Within this program, will run one thousand times to get the average time of a single operations.
But I encountered a strange problem in a great many tests:
When I use “visual studio 2015 nsight performance analysis” to profiling the time of this program, the spent average time of this program is about 650ms.
But when I running the .exe of this program directly, the average time is about 720ms.
That is to say the “.exe” is slow about 10% than using “visual studio 2015 nsight performance analysis”.
So I want to know whether “visual studio 2015 nsight performance analysis” will set some flags to GPU to improve the performance, or why happen the above problems?
Because my program will run on the customer’s computer, so I want my “.exe” program could run as fast as using “visual studio 2015 nsight performance analysis”.
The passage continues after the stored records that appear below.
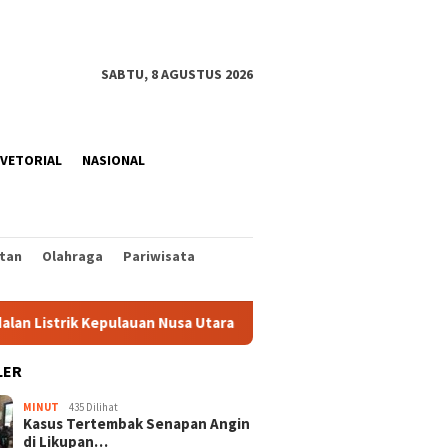
SABTU, 8 AGUSTUS 2026
VETORIAL
NASIONAL
tan
Olahraga
Pariwisata
ik Kepulauan Nusa Utara Jelang HUT ke-81 RI
Rangkaian P
LER
MINUT
435 Dilihat
Kasus Tertembak Senapan Angin
di Likupan…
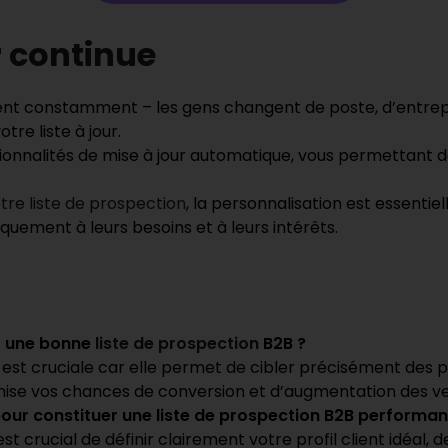
r continue
nt constamment – les gens changent de poste, d’entrepris
otre liste à jour.
ctionnalités de mise à jour automatique, vous permettant 
tre liste de prospection
, la personnalisation est essentie
uement à leurs besoins et à leurs intérêts.
r une bonne
liste de prospection
B2B ?
est cruciale car elle permet de cibler précisément des p
imise vos chances de conversion et d’augmentation des v
 pour constituer une liste de prospection B2B performan
l est crucial de définir clairement votre profil client idéa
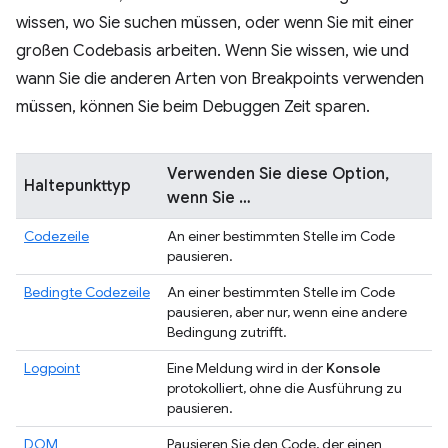
wissen, wo Sie suchen müssen, oder wenn Sie mit einer
großen Codebasis arbeiten. Wenn Sie wissen, wie und
wann Sie die anderen Arten von Breakpoints verwenden
müssen, können Sie beim Debuggen Zeit sparen.
Verwenden Sie diese Option,
Haltepunkttyp
wenn Sie …
Codezeile
An einer bestimmten Stelle im Code
pausieren.
Bedingte Codezeile
An einer bestimmten Stelle im Code
pausieren, aber nur, wenn eine andere
Bedingung zutrifft.
Logpoint
Eine Meldung wird in der
Konsole
protokolliert, ohne die Ausführung zu
pausieren.
DOM
Pausieren Sie den Code, der einen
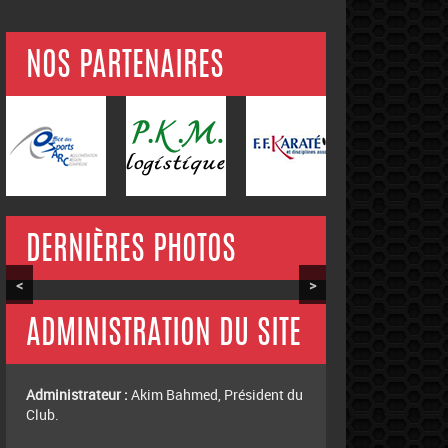
NOS PARTENAIRES
DERNIÈRES PHOTOS
<
>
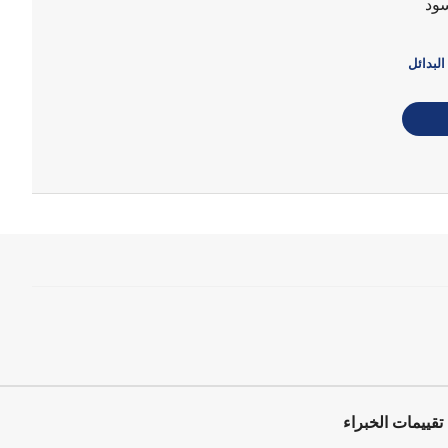
البدائل
تقييمات الخبراء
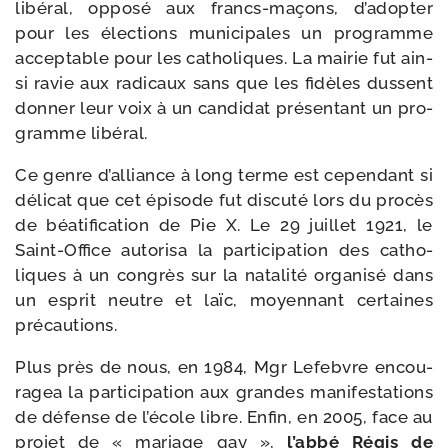
libé­ral, oppo­sé aux francs-​maçons, d’a­dop­ter
pour les élec­tions muni­ci­pales un pro­gramme
accep­table pour les catho­liques. La mai­rie fut ain­
si ravie aux radi­caux sans que les fidèles dussent
don­ner leur voix à un can­di­dat pré­sen­tant un pro­
gramme libéral.
Ce genre d’al­liance à long terme est cepen­dant si
déli­cat que cet épi­sode fut dis­cu­té lors du pro­cès
de béa­ti­fi­ca­tion de Pie X. Le 29 juillet 1921, le
Saint-​Office auto­ri­sa la par­ti­ci­pa­tion des catho­
liques à un congrès sur la nata­li­té orga­ni­sé dans
un esprit neutre et laïc, moyen­nant cer­taines
précautions.
Plus près de nous, en 1984, Mgr Lefebvre encou­
ra­gea la par­ti­ci­pa­tion aux grandes mani­fes­ta­tions
de défense de l’é­cole libre. Enfin, en 2005, face au
pro­jet de « mariage gay »,
l’ab­bé Régis de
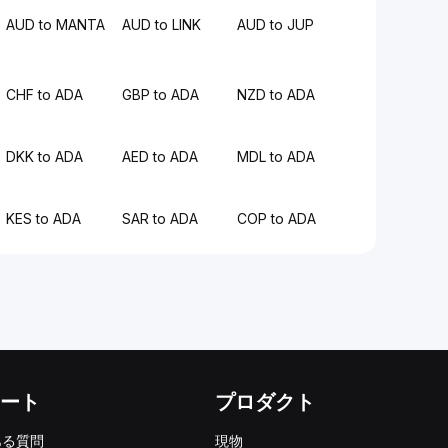
AUD to MANTA
AUD to LINK
AUD to JUP
CHF to ADA
GBP to ADA
NZD to ADA
DKK to ADA
AED to ADA
MDL to ADA
KES to ADA
SAR to ADA
COP to ADA
ート
プロダクト
ある質問
現物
More likely the same power state (P0), but different boost clocks. I haven’t use a GTX 1080 but some GPUs offer a very wide array of different boost clocks, and temperature effects alone can make the clocks differ by more than 10%. Very irritating if one wants to benchmark code. In the best case the GPU supports application clocks, that allowed one to pick a fixed clock, but even that may not be true anymore these days.
Without sitting in front of the system and running the actual code, we are limited to wild speculations, I am afraid/.
Thank you very much for the comments.
I have used GPU-Z tool every time when I measure the performance, there are two clock frequencies for GTX1080, 1.6G and 1.9G. From my observations, GTX1080 could switch the clock frequency automatically according to the current loading or conditions.
But from the GPU-Z, when the GPU frequency is same:
In most cases, the executing time of “.exe” is slower about 10% than using nsight visual studio performance profiler.
A few cases, the executing time of “.exe” is about the same with nsight vs profiler.
Sometimes when executing the “.exe” program is very slow , I open the nsight profiler immediately, the performance improvement of nsight profiler is very evident, but from the GPU-Z, the gpu clock rate is same normally.
I got the above conclusions from the observations of about two months, but I cannot find the causes.
Because my program will run for a long time on customer’s computer, so I want my “.exe” program could run as fast as using “visual studio 2015 nsight performance analysis”, this will save a lot of time for the users.